If Rodgers is culpable of every one of the things that the shareholder is alleging he's responsible for, then it is reasonable to inquire why was the manager not dismissed?
He has charged him of spinning information in open forums that were inconsistent with the facts.
He claims his words "have contributed to a toxic atmosphere around the club and fuelled animosity towards members of the management and the board. Some of the abuse directed at them, and at their loved ones, has been entirely unjustified and improper."
What an extraordinary charge, that is. Legal representatives might be mobilising as we discuss.
His Ambition Clashed with Celtic's Model Once More'
To return to better days, they were tight, Dermot and Brendan. Rodgers lauded the shareholder at all opportunities, expressed gratitude to him whenever possible. Rodgers respected Dermot and, truly, to nobody else.
It was the figure who took the criticism when Rodgers' comeback occurred, post-Postecoglou.
This marked the most divisive appointment, the return of the returning hero for some supporters or, as some other supporters would have described it, the return of the shameless one, who left them in the lurch for Leicester.
Desmond had his support. Gradually, the manager turned on the persuasion, achieved the wins and the honors, and an uneasy truce with the supporters turned into a love-in once more.
There was always - always - going to be a point when his goals clashed with the club's operational approach, though.
It happened in his initial tenure and it transpired again, with added intensity, recently. Rodgers publicly commented about the slow way Celtic went about their player acquisitions, the interminable waiting for prospects to be secured, then not landed, as was frequently the case as far as he was concerned.
Time and again he stated about the need for what he termed "flexibility" in the market. The fans agreed with him.
Despite the organization spent record amounts of funds in a calendar year on the expensive one signing, the £9m Adam Idah and the £6m further acquisition - all of whom have performed well so far, with Idah already having departed - Rodgers demanded increased resources and, often, he did it in openly.

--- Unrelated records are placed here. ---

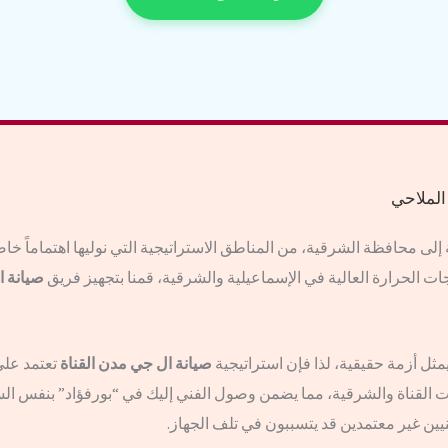
الملاحي
لى محافظة الشرقية، من المناطق الاستراتيجية التي نوليها اهتماماً خاصاً
 الحرارة العالية في الإسماعيلية والشرقية، قمنا بتجهيز فريق
صيانة ا
مثل أزمة حقيقية، لذا فإن استراتيجية
صيانة ال جي مدن القناة
تعتمد على 
ت القناة والشرقية، مما يضمن وصول الفني إليك في “بورفؤاد” بنفس السر
نيين غير معتمدين قد يتسببون في تلف الجهاز.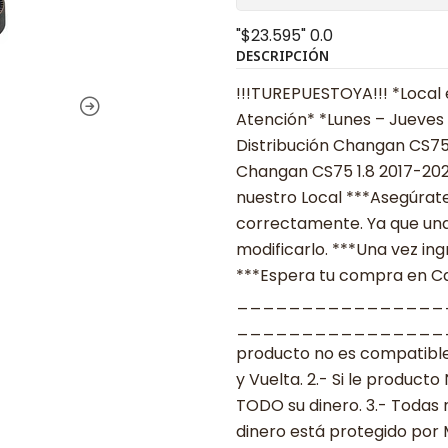
"$23.595"
0.0
DESCRIPCIÓN
!!!TUREPUESTOYA!!! *Local 
Atención* *Lunes – Jueves 0
Distribución Changan CS75 
Changan CS75 1.8 2017-20
nuestro Local ***Asegúrate
correctamente. Ya que una
modificarlo. ***Una vez ing
***Espera tu compra en Cas
________________
___________________ ***
producto no es compatible
y Vuelta. 2.- Si le produc
TODO su dinero. 3.- Todas 
dinero está protegido por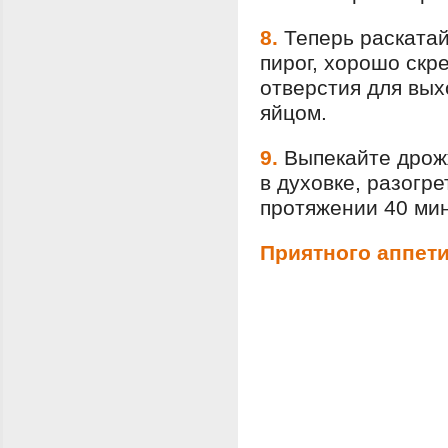
8.
Теперь раскатай
пирог, хорошо скр
отверстия для вых
яйцом.
9.
Выпекайте дрожж
в духовке, разогре
протяжении 40 мин
Приятного аппети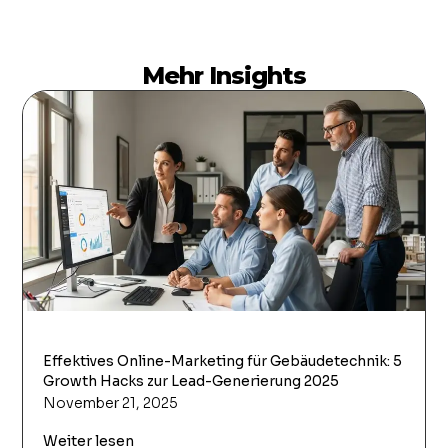
Mehr Insights
Effektives Online-Marketing für Gebäudetechnik: 5
Growth Hacks zur Lead-Generierung 2025
November 21, 2025
Weiter lesen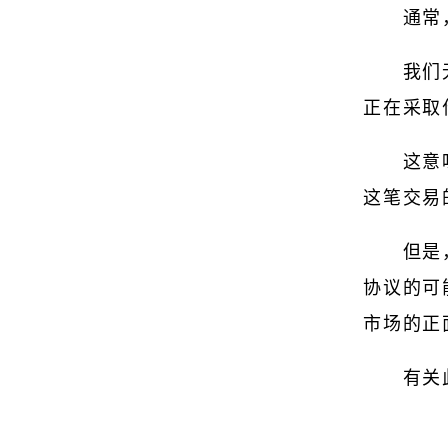
通常
我们
正在采取
这意
这笔交易
但是
协议的可
市场的正
有关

He set a bomb about a internal disunity within the team and then walked away. When asked about his remarks at his next media briefing he would typically downplay it and almost contradict what he stated.
Internal issues? No, no, all are united, he'd say. It looked like Rodgers was playing a dangerous strategy.
Earlier this year there was a report in a newspaper that purportedly originated from a insider associated with the club. It claimed that the manager was damaging the team with his open criticisms and that his real motivation was managing his exit strategy.
He didn't want to be present and he was engineering his exit, that was the tone of the article.
Supporters were enraged. They then saw him as similar to a martyr who might be removed on his honor because his board members did not support his vision to achieve success.
This disclosure was damaging, of course, and it was intended to harm him, which it accomplished. He demanded for an investigation and for the guilty person to be dismissed. If there was a examination then we learned nothing further about it.
At that point it was plain Rodgers was losing the support of the people in charge.